> Assigned task
Show the lines of the material that contain the word "each".
Task material Start Marker
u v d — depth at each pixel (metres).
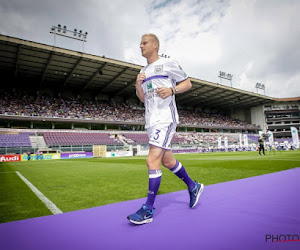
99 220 1.78
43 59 26.61
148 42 2.10
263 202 2.14
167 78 2.04
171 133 2.04
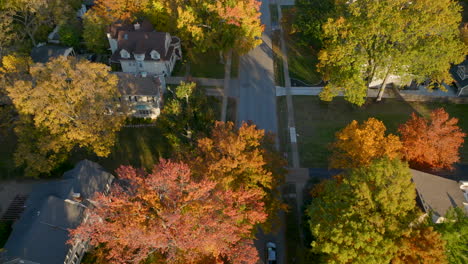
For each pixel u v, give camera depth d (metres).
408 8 47.91
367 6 47.28
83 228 27.72
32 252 33.62
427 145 37.75
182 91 46.12
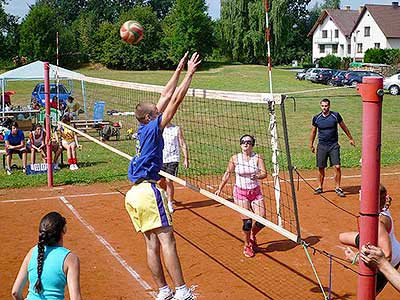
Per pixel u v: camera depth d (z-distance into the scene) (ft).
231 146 60.80
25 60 220.02
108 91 133.28
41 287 15.12
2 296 23.98
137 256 28.84
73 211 37.52
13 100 128.26
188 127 71.72
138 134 20.45
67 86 144.15
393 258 19.01
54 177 47.09
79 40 227.20
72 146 51.65
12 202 40.19
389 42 235.81
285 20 220.64
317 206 37.83
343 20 272.31
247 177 27.91
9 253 29.48
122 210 37.55
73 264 15.23
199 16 220.64
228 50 233.14
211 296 23.70
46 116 44.19
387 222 18.79
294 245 30.01
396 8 244.22
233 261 27.96
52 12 223.10
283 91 143.33
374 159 12.62
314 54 285.64
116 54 219.41
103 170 50.37
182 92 19.72
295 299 23.35
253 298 23.48
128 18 223.30
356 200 39.37
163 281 20.40
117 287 24.93
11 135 50.72
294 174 48.44
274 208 36.58
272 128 23.53
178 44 219.61
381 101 12.56
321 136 40.63
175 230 33.12
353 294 23.82
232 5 226.17
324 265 27.22
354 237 19.03
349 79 146.41
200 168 49.90
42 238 15.39
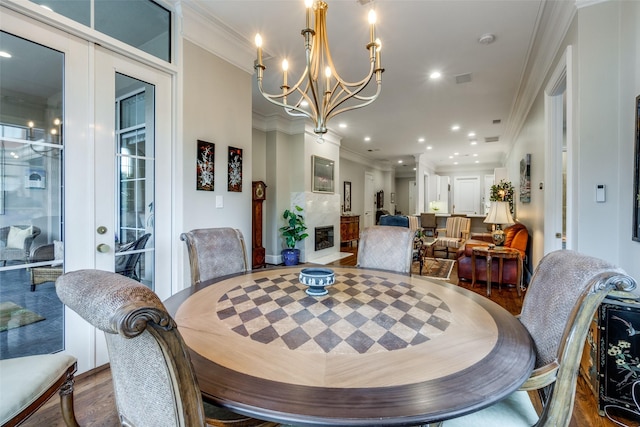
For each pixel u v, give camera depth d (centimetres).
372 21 165
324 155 644
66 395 135
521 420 123
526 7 239
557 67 259
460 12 246
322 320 118
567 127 227
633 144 188
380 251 230
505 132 635
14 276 174
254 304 137
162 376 63
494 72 355
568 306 93
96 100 204
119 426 156
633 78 189
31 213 179
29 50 176
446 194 1169
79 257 197
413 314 125
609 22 198
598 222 202
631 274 188
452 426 120
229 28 274
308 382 77
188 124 256
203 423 67
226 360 87
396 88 403
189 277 260
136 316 54
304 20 261
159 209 243
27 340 178
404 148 820
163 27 245
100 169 206
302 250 585
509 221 415
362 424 64
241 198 309
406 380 78
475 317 122
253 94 437
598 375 171
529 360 89
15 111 173
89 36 197
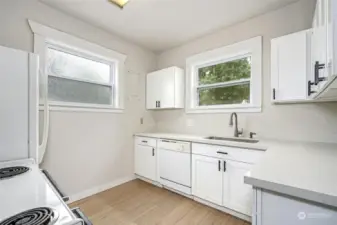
Task material End Marker
> Solution
u v d — depth at each pixel (metres).
For each pixel u v, give camera depth d (metres).
For each pixel u v, give camera depth d (centimetres).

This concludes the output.